Asker, 12 Mart ve 12 Eylül’de solun üstünden silindir gibi geçti. Dönemin İç işleri Bakanları’ndan birinin, ‘Geceleri rüyamda solcu avına çıkıyorum’ lafı hala hafızalardadır. ‘Sağın alternatifi, sağdır’ düşüncesi, asker sayesindedir. 24 Ocak kararları, silah gölgesinde uygulanmıştır. Bugüne değin yapılan özelleştirmeler, yağmalamalar, kayırmalar, hırsızlıklar Mecliste güçlü sol muhalefetin olmamasındandır.
Yargı’nın bağımsız olduğunu söylemek mümkün müdür? ‘Türkiye’de hukuk terörü var’ diyen Bedrettin Dalan’a yanıt veren, ne bir hâkime, ne bir savcıya, ne de bir avukata rastladım. Habur’da çadır tiyatrosu kurar gibi açık hava mahkemesi kurmak, bu meslek grubunda çalışanlara yakışmamıştır.
CHP yargısız infazlar, faili meçhuller, işkenceler karşısında daha aktif politikalar yerine, sessizliği tercih etmiştir. Emeğe ve işçi sendikalarına karşı daha duyarlı olmak yerine, kurultay sonrası arabesk sermaye örgütüne brifing vermeyi tercih ederek, halkla kucaklaşamazsınız. ‘Limon gibi sıkılan’ halka ‘Toprak işleyenin, su kullananın’ sloganıyla çıkan partiyi ara ki bulasın.
Sağ iktidarlar sayesinde, ‘Bir çakıl taşını vermem’, ‘Ezan susmaz, bayrak inmez’ debelenmeleriyle ülkenin geldiği nokta, iç karartıcıdır. ‘PKK’ye yardım yapıyorlar’ bahanesiyle vurulanların eşleri, milletvekili oldular. Sivas katliamına dolaylı veya dolaysız olarak karışanların bir kısmı da Meclis’te… İşkence gören bir belediye başkanın eşi, neredeyse Orhan Pamuk gibi Nobel ödülü alacaktı! Demokrasiye yatırım yapmayan arabesk sermaye ve sığ siyasetçiler, yurttaşları canından bezdirmiştir. İktidara payanda mantığıyla yapılan siyaset, oy verdiğim CHP’yi umut haline getirmiyor. Demokrasi, hak, hukuk ihlalleri yapan iktidarlar yerine halk, neden CHP’yi cezalandırıyor? Düşünülmesi gereken ironi, budur.

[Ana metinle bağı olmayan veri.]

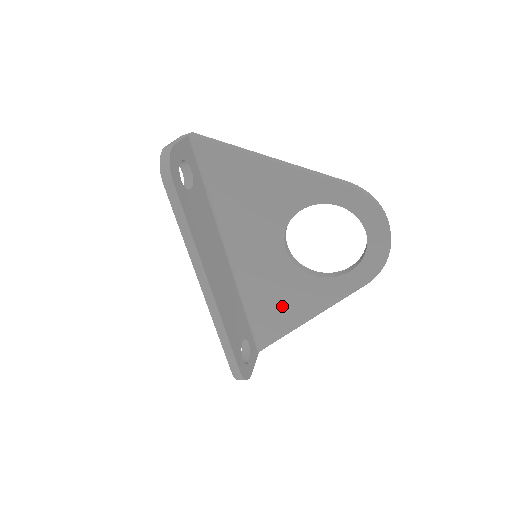
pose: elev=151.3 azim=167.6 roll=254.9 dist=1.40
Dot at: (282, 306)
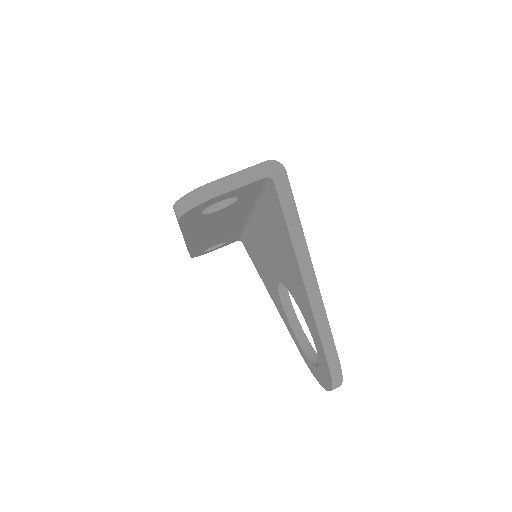
Dot at: (261, 268)
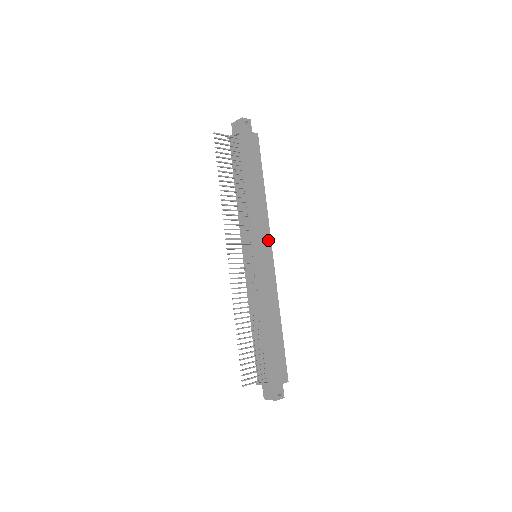
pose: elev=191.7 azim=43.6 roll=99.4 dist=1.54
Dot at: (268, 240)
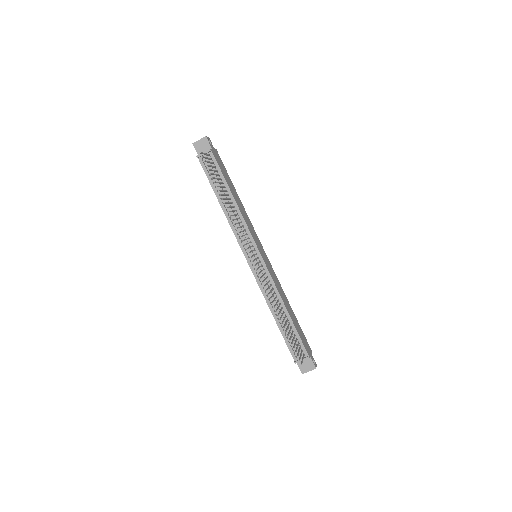
Dot at: (258, 240)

Hala okuru olduğum Cumhuriyet Gazetesinin bazı yazarları, sınıf atlayarak akil adam oldular. Gazeteyi eleştirdiğimizde, ‘Demokrasi adına, her türlü düşünceye yer veriyoruz’ diye savunmaya geçtiler. Kurtuluş Savaşı’nın Yenigün’ü, bazı yazarları sayesinde geçmişine ihanet etti.

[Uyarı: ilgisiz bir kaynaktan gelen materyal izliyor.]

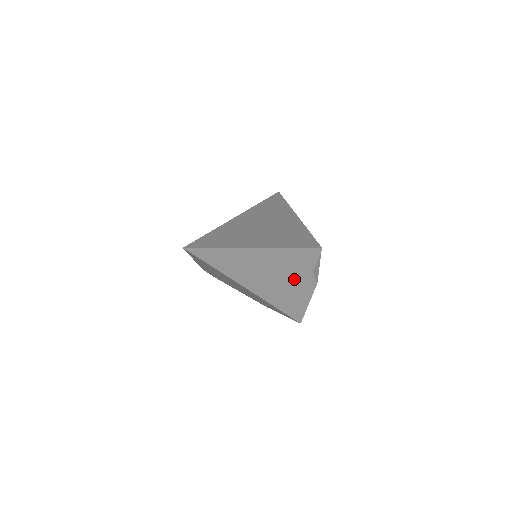
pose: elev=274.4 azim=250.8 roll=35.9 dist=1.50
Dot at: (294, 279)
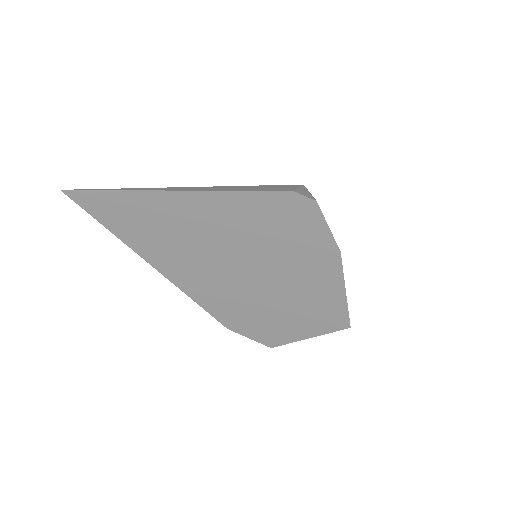
Dot at: (265, 201)
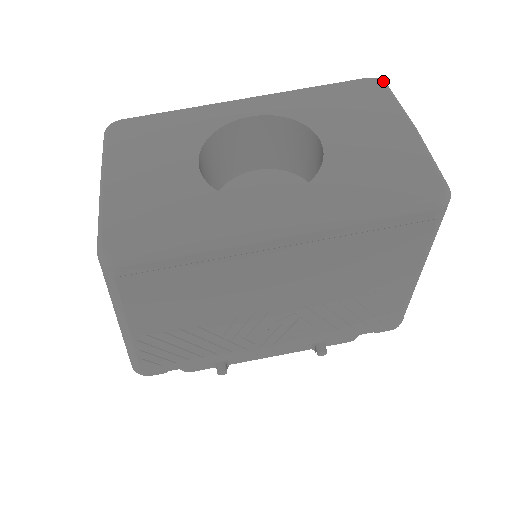
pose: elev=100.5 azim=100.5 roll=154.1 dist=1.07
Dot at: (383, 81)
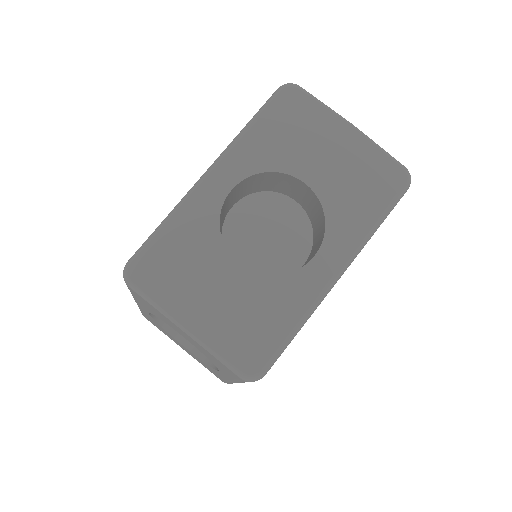
Dot at: (296, 86)
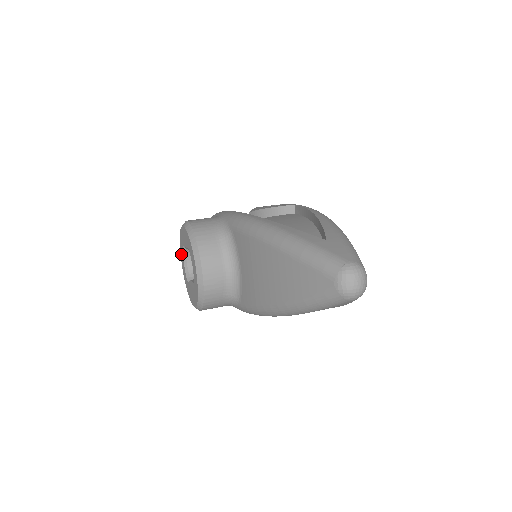
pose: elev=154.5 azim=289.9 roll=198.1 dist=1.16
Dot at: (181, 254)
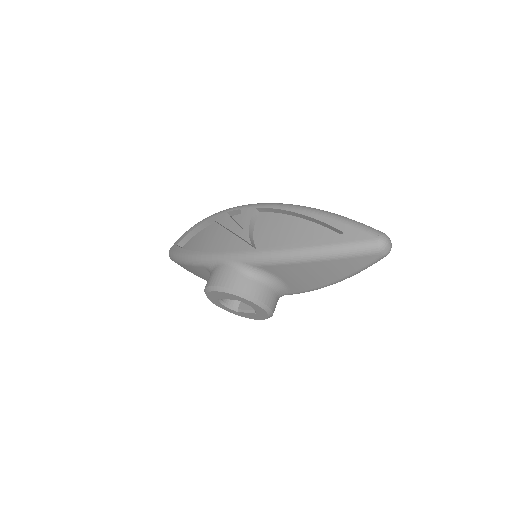
Dot at: (214, 302)
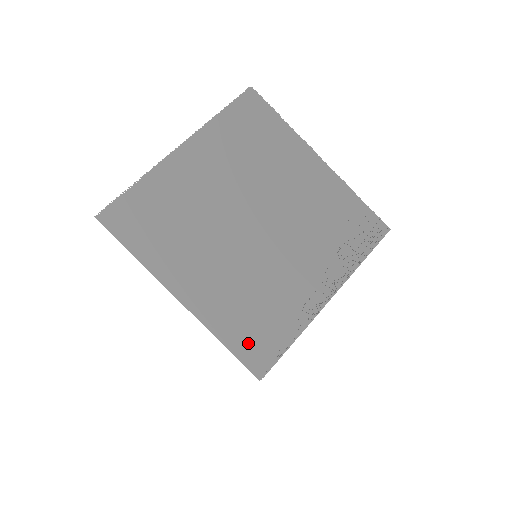
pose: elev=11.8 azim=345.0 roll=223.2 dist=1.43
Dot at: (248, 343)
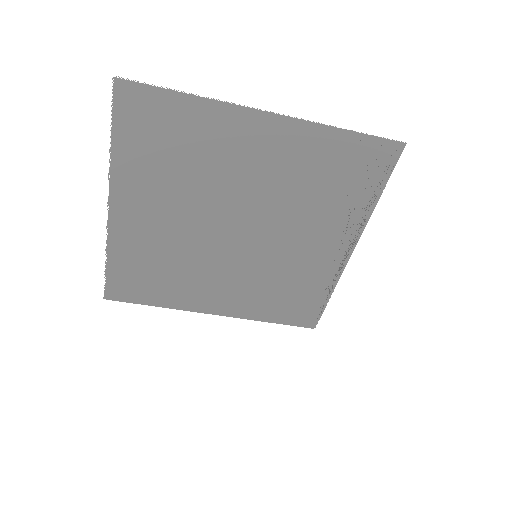
Dot at: (290, 314)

Asker, Yargı, CHP ve Cumhuriyet Gazetesi; bu kurumlar, ülkenin olmazsa olmaz kurumlarıdır. Ülkenin yine bu kurumlarla aydınlığa çıkacağına inanıyorum. Bu kurumlar ‘Halk ne yer, ne içer, nasıl yaşar’ diye düşünemeyenlerin, burunlarından kıl aldırmayan aristokrat kafaların barınabileceği yerler değildir.